Listening to Okkervil River's Black Sheep Boy, one gets the sense of passion
missing from much (but not all) chart music. In the same way models in magazine
pages
are airbrushed to perfection traces of "imperfect" individuality
lost in the quest for universal beauty chart hits trade in generalities.
I certainly don't feel like I know who the hell Robbie Williams is after all
these years of earnest ballads and life-affirming hits.
Okkervil River, on the flipside, give their listeners everything of themselves.

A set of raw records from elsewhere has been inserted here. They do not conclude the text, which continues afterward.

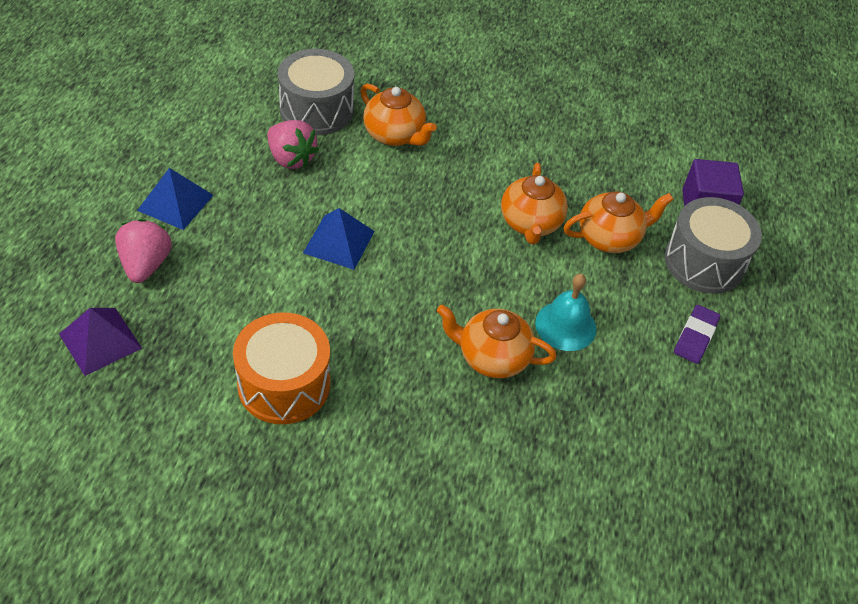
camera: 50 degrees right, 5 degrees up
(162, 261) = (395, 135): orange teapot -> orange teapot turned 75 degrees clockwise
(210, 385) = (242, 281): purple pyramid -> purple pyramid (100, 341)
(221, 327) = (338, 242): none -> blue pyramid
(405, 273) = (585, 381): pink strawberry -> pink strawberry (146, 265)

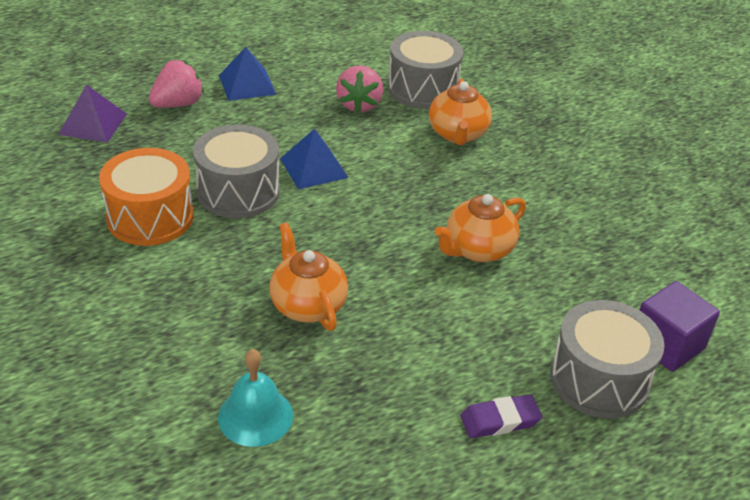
camera: 50 degrees right, 10 degrees down
(315, 307) = (238, 191): none -> grey drum
(565, 325) = (397, 329): turquoise bell -> turquoise bell (255, 416)
(609, 238) = (533, 303): orange teapot -> none

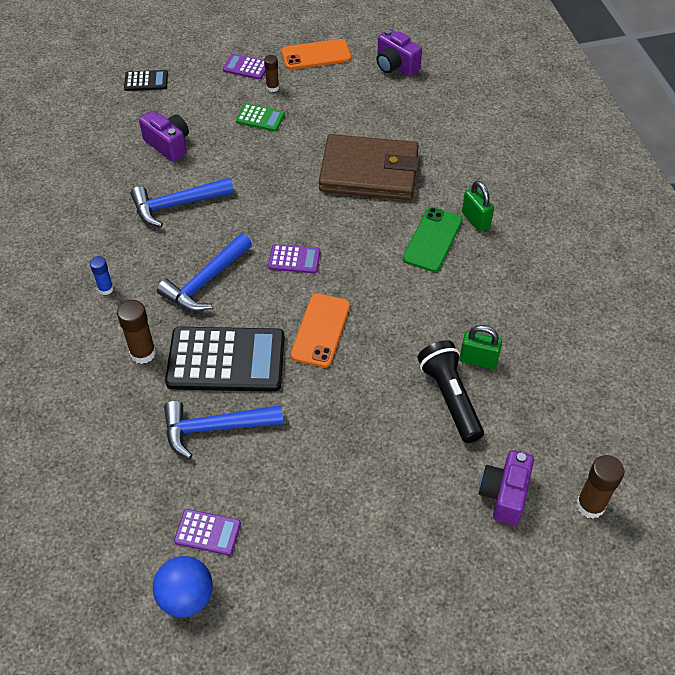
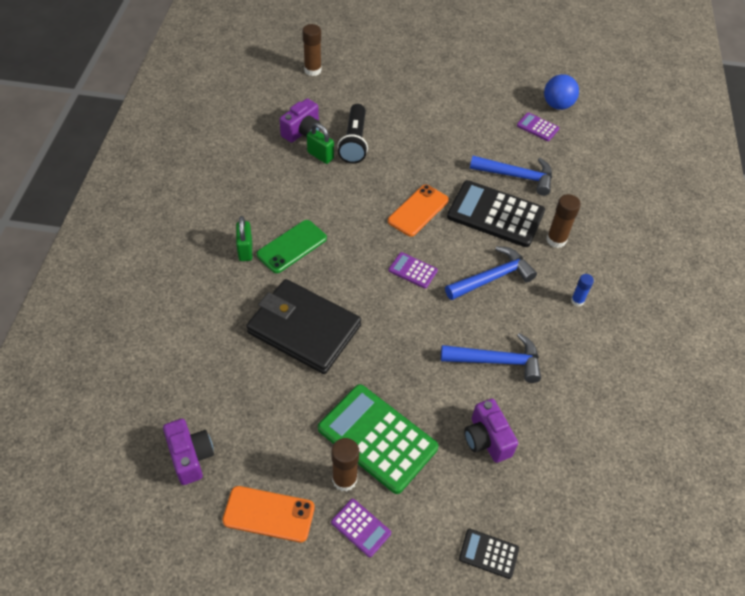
camera: 160 degrees left, 0 degrees up
(260, 118) = (377, 438): green calculator -> green calculator, size x2.13
(272, 88) = (344, 479): brown glue stick -> brown glue stick, size x1.62
(369, 172) = (304, 329): brown wallet -> black wallet
(504, 494) = (356, 89): purple camera -> purple camera (302, 132)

Okkervil River are the black sheep boys probably were in high school,
probably still are around the office at their menial day jobs. In the studio,
though, their peculiar, individual sense of themselves is channeled into an unrelenting
flow of musical expression that never consciously emotes. Their music emotes
purely by virtue of its players seeming unable to not get a little worked
up about their insecurities, their lives, their hates. It's music of necessity.
It's like Bright Eyes urgent, personal, pent-up but better; less
focused on the individual ego of the "creative genius," more about the group
dynamics.
The band, like however many others, takes alt-country and runs it through the
indie-rock wringer; the band, unlike however many others, does this with a sense
of dynamics that makes the album's interplay between quiet and loud or soft and
hard work throughout. "For Real," the second song here, fades in with a muted,
acoustic guitar strum and voice before pounding the drums. It brings you up close
to the speaker, commanding attentiveness to what's going on; then the kick-drum
pedal tears a hole right through your goddamn eardrum.
Maybe you're into airbrushed models, maybe you're not. Or maybe you're into passionate music. Then again, maybe not.